Original Research

May, 2004

Haplotype structure and genotype-phenotype correlations of the sulfonylurea receptor (SUR1) and the islet ATP-sensitive potassium channel (Kir6.2) gene region

Diabetes 2004;53:1360-1368

Florez JC, Burtt N, de Bakker PIW, Almgren P, Tuomi T, Homkvist J, Gaudet D, Hudson TJ, Schaffner SF, Daly MJ, Hirschhorn JN, Groop L, Altshuler D.

The genes for the sulfonylurea receptor (SUR1; encoded by ABCC8) and its associated islet ATP-sensitive potassium channel (Kir6.2; encoded by KCNJ11) are adjacent to one another on human chromosome 11. Multiple studies have reported association of the E23K variant of Kir6.2 with risk of type 2 diabetes. Whether and how E23K itself-or other variant(s) in either of these two closely linked genes-influences type 2 diabetes remains to be fully determined. To better understand genotype-phenotype correlation at this important candidate gene locus, we 1) characterized haplotype structures across the gene region by typing 77 working, high-frequency markers spanning 207 kb and both genes; 2) performed association studies of E23K and nearby markers in >3,400 patients (type 2 diabetes and control) not previously reported in the literature; and 3) analyzed the resulting data for measures of insulin secretion. These data independently replicate the association of E23K with type 2 diabetes with an odds ratio (OR) in the new data of 1.17 (P = 0.003) as compared with an OR of 1.14 provided by meta-analysis of previously published, nonoverlapping data (P = 0.0002). We find that the E23K variant in Kir6.2 demonstrates very strong allelic association with a coding variant (A1369S) in the neighboring SUR1 gene (r(2) > 0.9) across a range of population samples, making it difficult to distinguish which gene and polymorphism in this region are most likely responsible for the reported association.
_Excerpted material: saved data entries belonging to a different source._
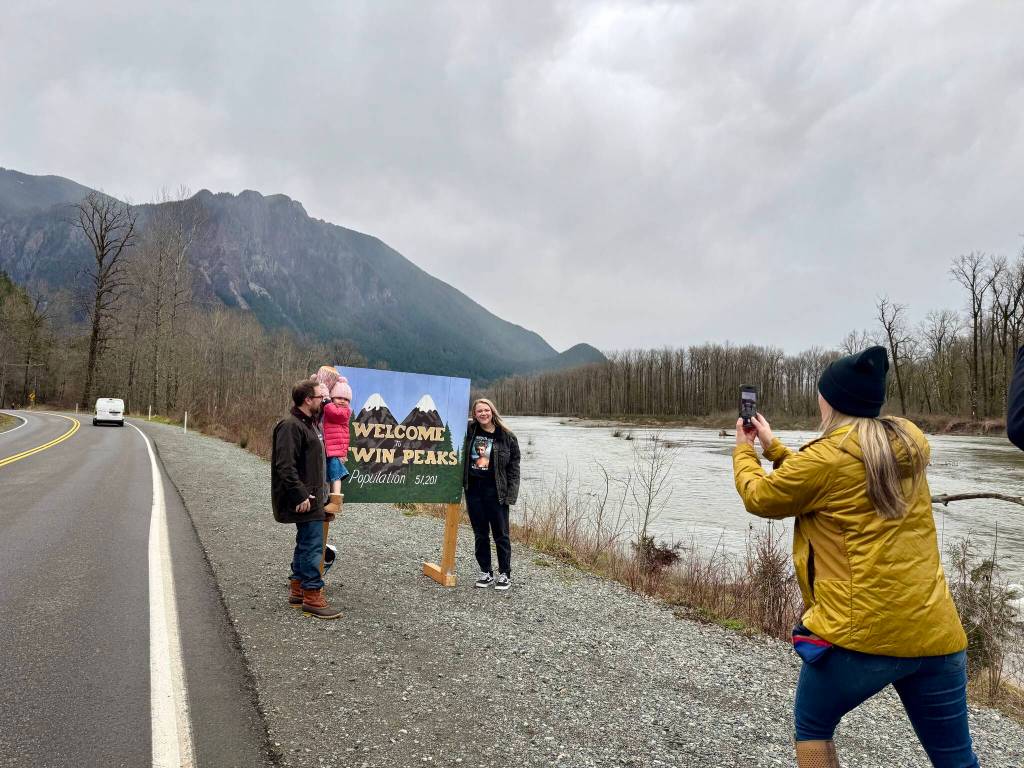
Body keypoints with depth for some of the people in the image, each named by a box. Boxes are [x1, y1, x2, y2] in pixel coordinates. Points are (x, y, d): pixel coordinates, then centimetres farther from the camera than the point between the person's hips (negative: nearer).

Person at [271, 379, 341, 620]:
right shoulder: (291, 426, -17)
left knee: (306, 543, 18)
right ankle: (312, 597, -1)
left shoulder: (307, 423, 16)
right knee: (312, 545, -8)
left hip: (310, 498, 11)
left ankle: (297, 589, 28)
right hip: (304, 500, -11)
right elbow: (285, 466, -24)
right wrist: (301, 496, -24)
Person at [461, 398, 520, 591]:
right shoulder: (468, 431, 3)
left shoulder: (506, 437, -3)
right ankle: (486, 573, 23)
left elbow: (514, 467, -2)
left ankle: (505, 574, 16)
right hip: (473, 490, 3)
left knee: (501, 534, 4)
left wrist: (510, 494, -8)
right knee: (480, 534, 12)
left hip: (495, 491, -3)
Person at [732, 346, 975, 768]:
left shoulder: (827, 456, -13)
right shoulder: (910, 443, 7)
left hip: (861, 634, -6)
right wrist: (772, 445, 27)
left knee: (811, 731, 19)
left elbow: (759, 496, 4)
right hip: (935, 632, 6)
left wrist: (743, 451, 22)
We show that E23K is also associated with decreased insulin secretion in glucose-tolerant control subjects, supporting a mechanism whereby beta-cell dysfunction contributes to the common form of type 2 diabetes. Like peroxisome proliferator-activated receptor gamma, the SUR1/Kir6.2 gene region both contributes to the inherited risk of type 2 diabetes and encodes proteins that are targets for hypoglycemic medications, providing an intriguing link between the underlying mechanism of disease and validated targets for pharmacological treatment.